Springfield, IL (WorkersCompensation.com) – Gov. Bruce Rauner is calling for members of both parties in the Illinois legislature to come together over workers’ compensation reform this year.
In his State of the State address at the end of January, Gov. Rauner said he would present the legislature with a balanced budget in February, and stressed the need for lawmakers to come together over tax reform, workers’ compensation changes and public pension reforms.
Gov. Rauner has made workers’ compensation reform part of his legislative agenda since he was elected in 2015. Last year, Illinois teetered close to the edge of bankruptcy, as Gov. Rauner and leading democrat, Speaker of the House Mike Madigan, held up passing a budget over workers’ compensation reform negotiations.
This year, Gov. Rauner said business reforms in the state were imperative if the state has any chance of attracting Amazon, and its HQ2, promising more than 168,000 jobs, to the state.
“It’s time to do what the people of Illinois want. Halt the advance of taxes. Stop spending money we don’t have. Get our pensions under control. And give power back to the people,” Gov. Rauner said in his address. “The surest road to economic vitality and job growth is a collaborative effort to regain our financial integrity.”

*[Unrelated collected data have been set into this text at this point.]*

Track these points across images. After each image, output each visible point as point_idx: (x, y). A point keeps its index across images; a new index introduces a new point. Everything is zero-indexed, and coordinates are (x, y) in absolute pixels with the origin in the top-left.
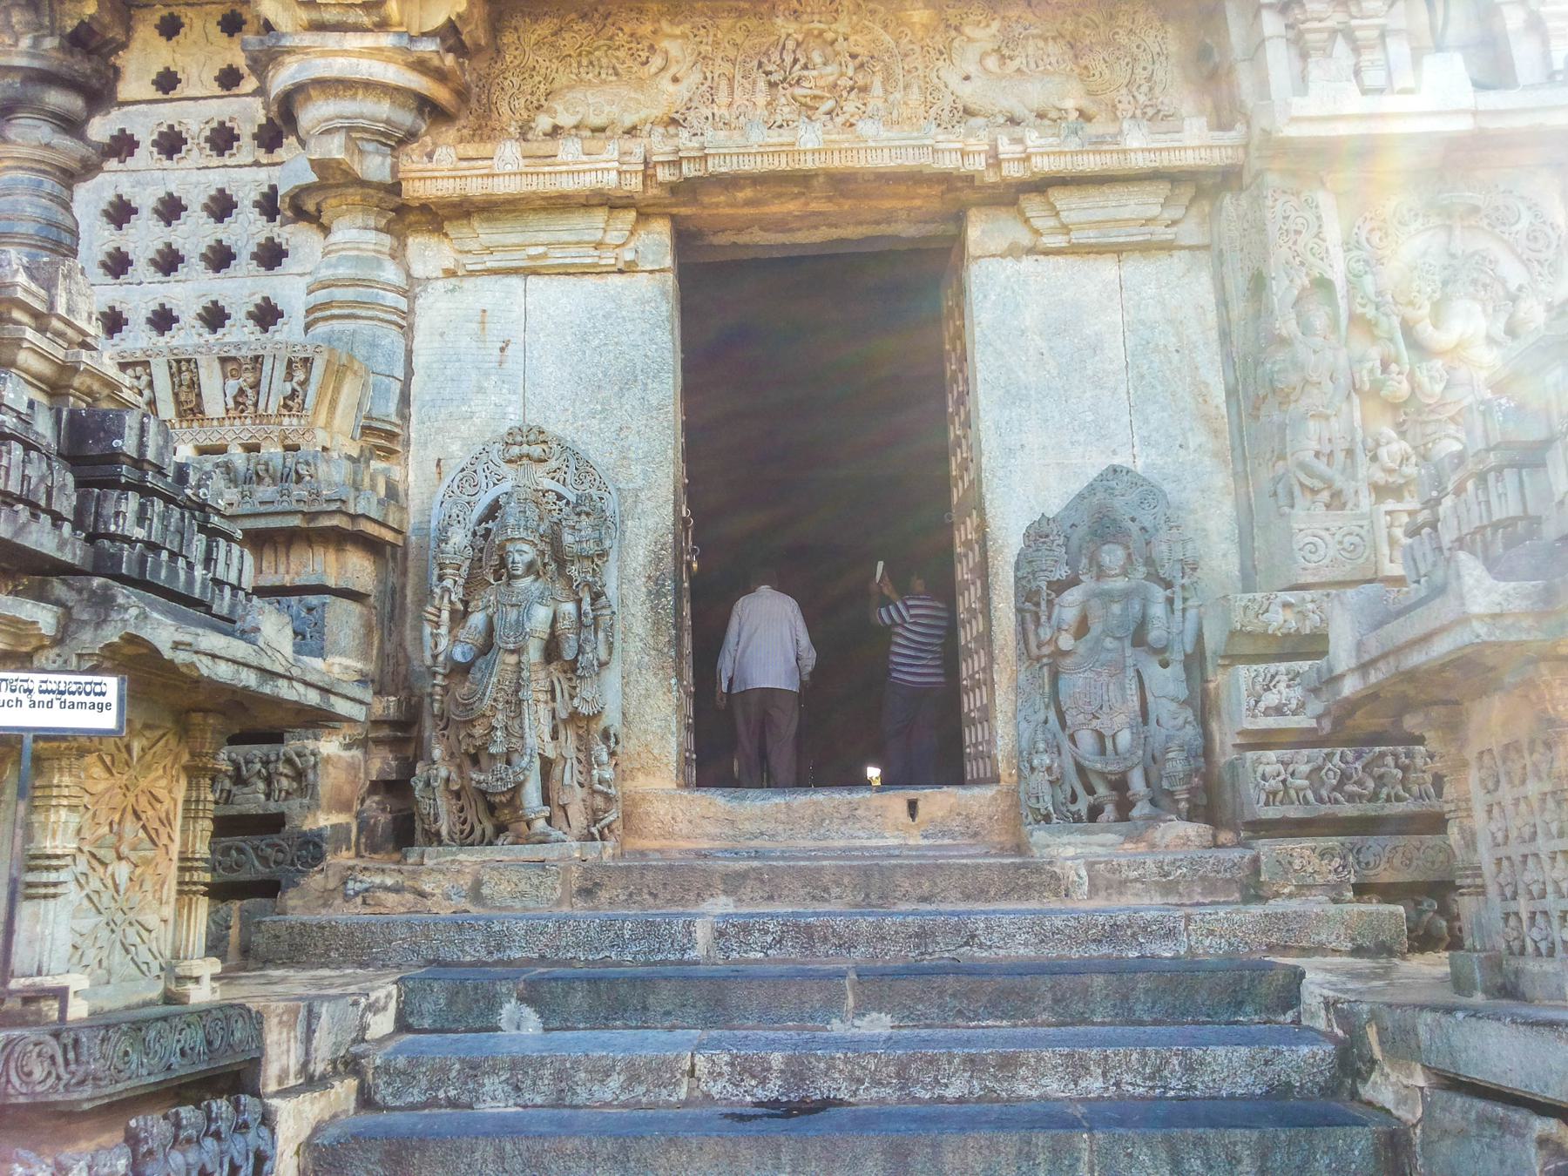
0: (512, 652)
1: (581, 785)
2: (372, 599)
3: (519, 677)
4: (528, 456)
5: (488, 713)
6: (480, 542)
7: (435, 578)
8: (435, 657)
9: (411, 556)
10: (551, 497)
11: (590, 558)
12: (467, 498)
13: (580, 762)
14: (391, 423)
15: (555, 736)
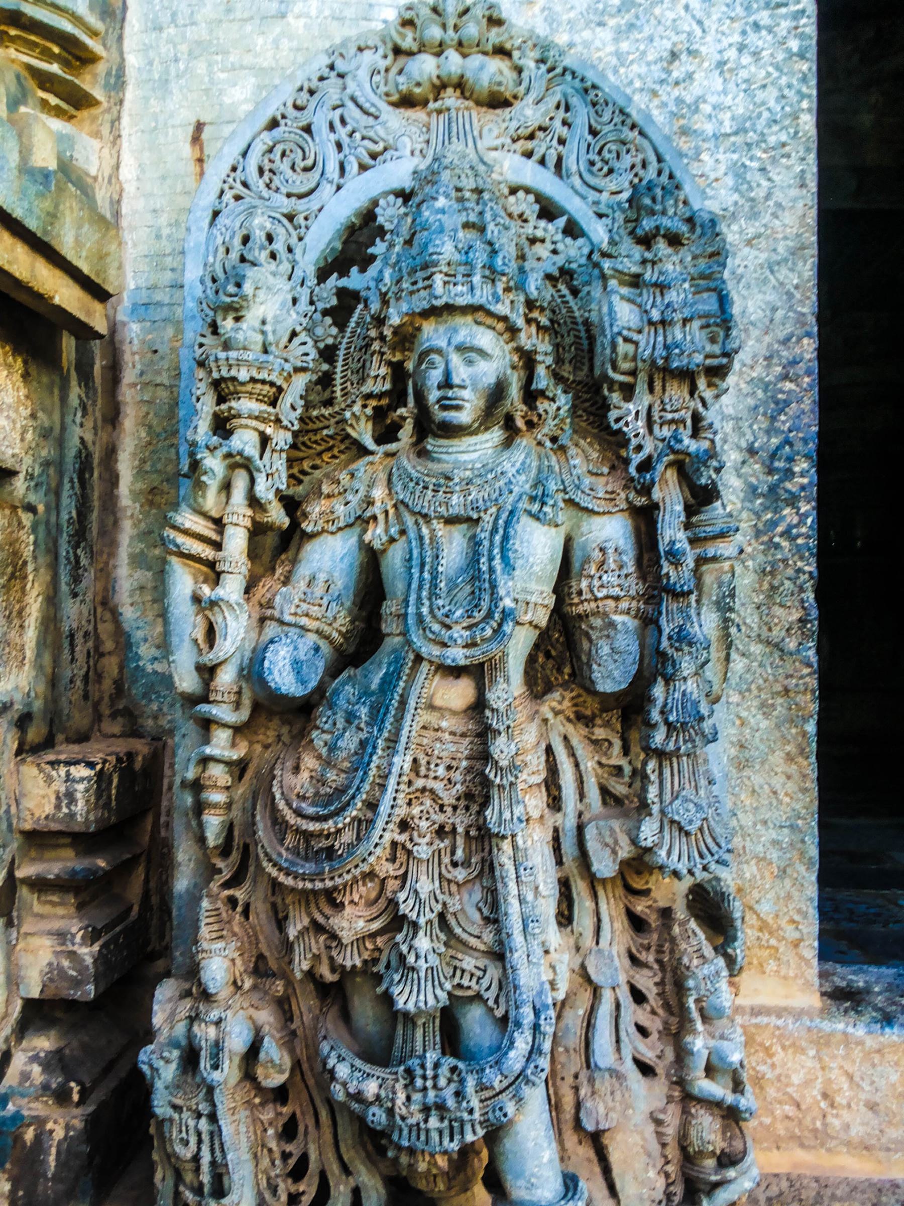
0: (456, 672)
1: (646, 1069)
2: (20, 485)
3: (483, 756)
4: (460, 85)
5: (386, 869)
6: (327, 331)
7: (202, 429)
8: (208, 672)
9: (129, 376)
10: (525, 204)
11: (687, 376)
12: (287, 205)
13: (638, 997)
14: (76, 19)
15: (565, 918)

Gov. Rauner cited workers’ compensation costs as one of the biggest concerns for small businesses, and one of the biggest obstacles to job growth. Illinois has some of the highest premiums in the country, with $2.23 per every $100 of payroll.
“We’re at the beginning of a new legislative session,” Rachel Bold, spokeswoman for Gov. Rauner’s office, told WorkersCompensation.com. “We look forward to working together with like-minded legislators on reforms to lower workers’ compensation costs for Illinois employers and make Illinois’ jobs climate competitive.”
Illinois Lt. Governor Evelyn Sanguinetti said, in an article in the Herald Whig, workers’ compensation costs are what drives businesses to other states. In neighboring Indiana, workers’ compensation is $1.05 per $100 of payroll, while in Iowa, it’s $1.86 and $1.92 in Missouri.
Sen. Chapin Rose (R-Mahomet), said he was glad to see Gov. Rauner mention workers’ compensation in his address.
“When you talk to employers and businesses, it seems that the two biggest stumbling blocks for Illinois in terms of job creation are workers’ comp costs and property tax costs,” Rose told the News Gazette. “Maybe there will be some opportunity there to do something on that.”
Steve Brown, spokesperson for Rep. Maddigan, told WorkersCompensation.com that the governor offered no specifics, but that Maddigan would likely propose similar legislation that was offered last year.
“I know last year, we offered up a couple of different compromises that looked at the insurance industry,… but Rauner vetoed those bills,” Brown said. “We’ve looked at lowering doctor payments, we’ve looked at it from the worker side. That should have dropped the prices significantly, but it didn’t. (The insurance companies) haven’t passed along those savings to the employers and have only added to their profits.”